À faire:
1 - Pour chaque affirmation, dites si elle concorde avec le texte sur le faucon Orus en répondant oui ou non, et citez les mots du texte qui tranchent : (a) Orus a déjà atteint 315 km/h ; (b) en piqué, le faucon descend les ailes déployées ; (c) Orus sert uniquement à la chasse de loisir.
2 - Répondez brièvement à ces questions sur le texte sur le faucon Orus :
(a) À quelle distance de son maître Orus était-il posé sur un rocher ?
(b) Autour de quelle valeur se situe la vitesse moyenne indiquée ?
(c) Quels nuisibles sont cités ?
3 - Prolongez le texte sur le faucon Orus à partir de sa dernière phrase.

Texte de la page:

Sébastien raconte une scène marquante. Un jour, Orus est posé sur un rocher, à plus de 2 000 mètres de lui. Grâce au GPS, le fauconnier voit son oiseau sur l’écran. Mais l’inverse est encore plus impressionnant : Orus, lui, voit très clairement son maître, tout petit dans le paysage. C’est là que la confiance devient essentielle.
Car un faucon qui vole en liberté peut partir. Il peut décider de ne pas revenir. Il n’est pas un chien, ni un animal domestique classique. Si la relation est fragile, si le respect manque, la collaboration s’arrête. Le lien entre le faucon et son maître est donc au cœur de la fauconnerie.
315 km/h : le roi du ciel en piqué
Le faucon pèlerin est souvent présenté comme l’animal le plus rapide du monde. En vol horizontal, il va déjà très vite, mais c’est en piqué qu’il devient incroyable. Il monte très haut, prend de l’altitude, puis se laisse tomber comme une flèche, ailes repliées.
La vitesse moyenne se situe autour des 200 km/h. Mais Orus, lui, a déjà atteint un record à 315 km/h. Imaginez une voiture de sport lancée sur autoroute, sauf que là, c’est un oiseau qui fonce sur une perdrix, un faisan ou un lapin. Quand il attrape quelque chose à cette vitesse, la scène est impressionnante, presque irréelle.
Chasse aux nuisibles… mais pas seulement
Dans les Pyrénées, Orus ne sert pas qu’à la chasse de loisir. Un faucon comme lui peut aussi participer à la régulation des nuisibles. Pigeons envahissants, corneilles, petits gibiers en surnombre, ce prédateur naturel permet de rétablir un certain équilibre.

(Enregistrements conservés)
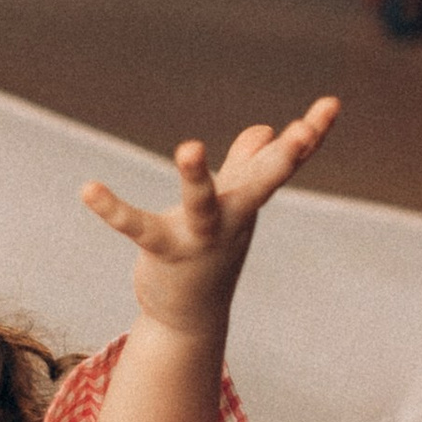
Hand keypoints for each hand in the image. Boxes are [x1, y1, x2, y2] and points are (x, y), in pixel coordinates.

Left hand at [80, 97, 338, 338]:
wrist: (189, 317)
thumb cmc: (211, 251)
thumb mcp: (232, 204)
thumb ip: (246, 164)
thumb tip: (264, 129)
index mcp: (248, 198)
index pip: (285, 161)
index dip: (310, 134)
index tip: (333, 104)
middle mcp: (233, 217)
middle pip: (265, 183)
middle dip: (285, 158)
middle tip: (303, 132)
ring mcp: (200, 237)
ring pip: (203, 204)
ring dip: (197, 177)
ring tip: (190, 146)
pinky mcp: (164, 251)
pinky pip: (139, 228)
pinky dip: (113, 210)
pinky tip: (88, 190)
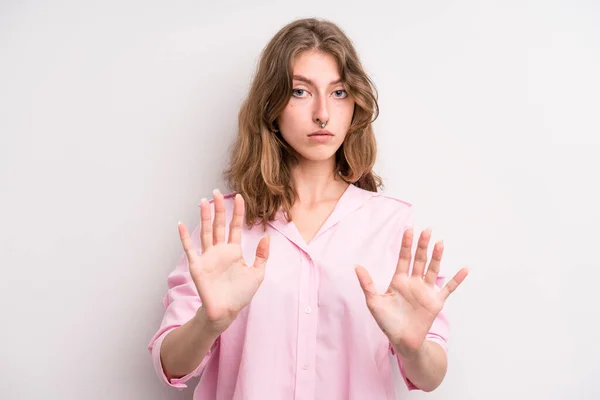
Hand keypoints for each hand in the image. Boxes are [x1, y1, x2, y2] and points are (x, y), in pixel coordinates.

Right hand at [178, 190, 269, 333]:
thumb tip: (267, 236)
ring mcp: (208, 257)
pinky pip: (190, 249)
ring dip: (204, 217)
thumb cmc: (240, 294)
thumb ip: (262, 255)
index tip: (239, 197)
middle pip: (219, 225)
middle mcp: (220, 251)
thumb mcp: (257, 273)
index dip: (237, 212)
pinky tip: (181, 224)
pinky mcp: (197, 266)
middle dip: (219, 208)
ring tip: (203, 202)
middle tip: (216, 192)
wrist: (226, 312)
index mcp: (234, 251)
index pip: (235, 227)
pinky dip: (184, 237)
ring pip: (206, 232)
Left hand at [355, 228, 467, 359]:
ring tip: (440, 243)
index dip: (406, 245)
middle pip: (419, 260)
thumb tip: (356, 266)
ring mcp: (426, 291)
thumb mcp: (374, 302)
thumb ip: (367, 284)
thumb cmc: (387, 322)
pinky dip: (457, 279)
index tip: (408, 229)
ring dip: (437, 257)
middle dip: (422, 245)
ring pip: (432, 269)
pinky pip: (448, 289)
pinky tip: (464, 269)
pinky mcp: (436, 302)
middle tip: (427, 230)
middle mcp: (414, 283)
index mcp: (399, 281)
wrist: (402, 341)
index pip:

Réponses fournies:
1 -
(a) Oui : « Mais Orus, lui, a déjà atteint un record à 315 km/h. »
(b) Non : « puis se laisse tomber comme une flèche, ailes repliées. »
(c) Non : « Orus ne sert pas qu’à la chasse de loisir. »

2 -
(a) À plus de 2 000 mètres.
(b) Autour des 200 km/h.
(c) Les pigeons envahissants, les corneilles et les petits gibiers en surnombre.

3 -
Contrairement aux pièges ou aux produits chimiques, la fauconnerie reste une méthode vivante, plus proche de la nature. Le faucon agit comme un signal fort pour les autres oiseaux. Ils repèrent sa présence, se dispersent, changent de zone. Parfois, le simple fait de voir un rapace suffit à faire fuir toute une colonie.
Pour Sébastien, la chasse n’est pas qu’une question de tableau de prises. C’est avant tout le plaisir de voir l’animal voler, évoluer, progresser. Certains jours, tout se passe parfaitement. D’autres, comme cette séance d’entraînement, sont plus mitigés. C’est cette part d’imprévu qui le fascine.
Une réglementation qui fait débat
Pourtant, derrière cette belle histoire, une question dérange. Aujourd’hui, pour posséder un rapace en France, il suffit… d’avoir le permis de chasse. Avec ce simple titre, une personne peut adopter jusqu’à trois rapaces. Et avec quelques démarches supplémentaires, ce chiffre peut monter à six.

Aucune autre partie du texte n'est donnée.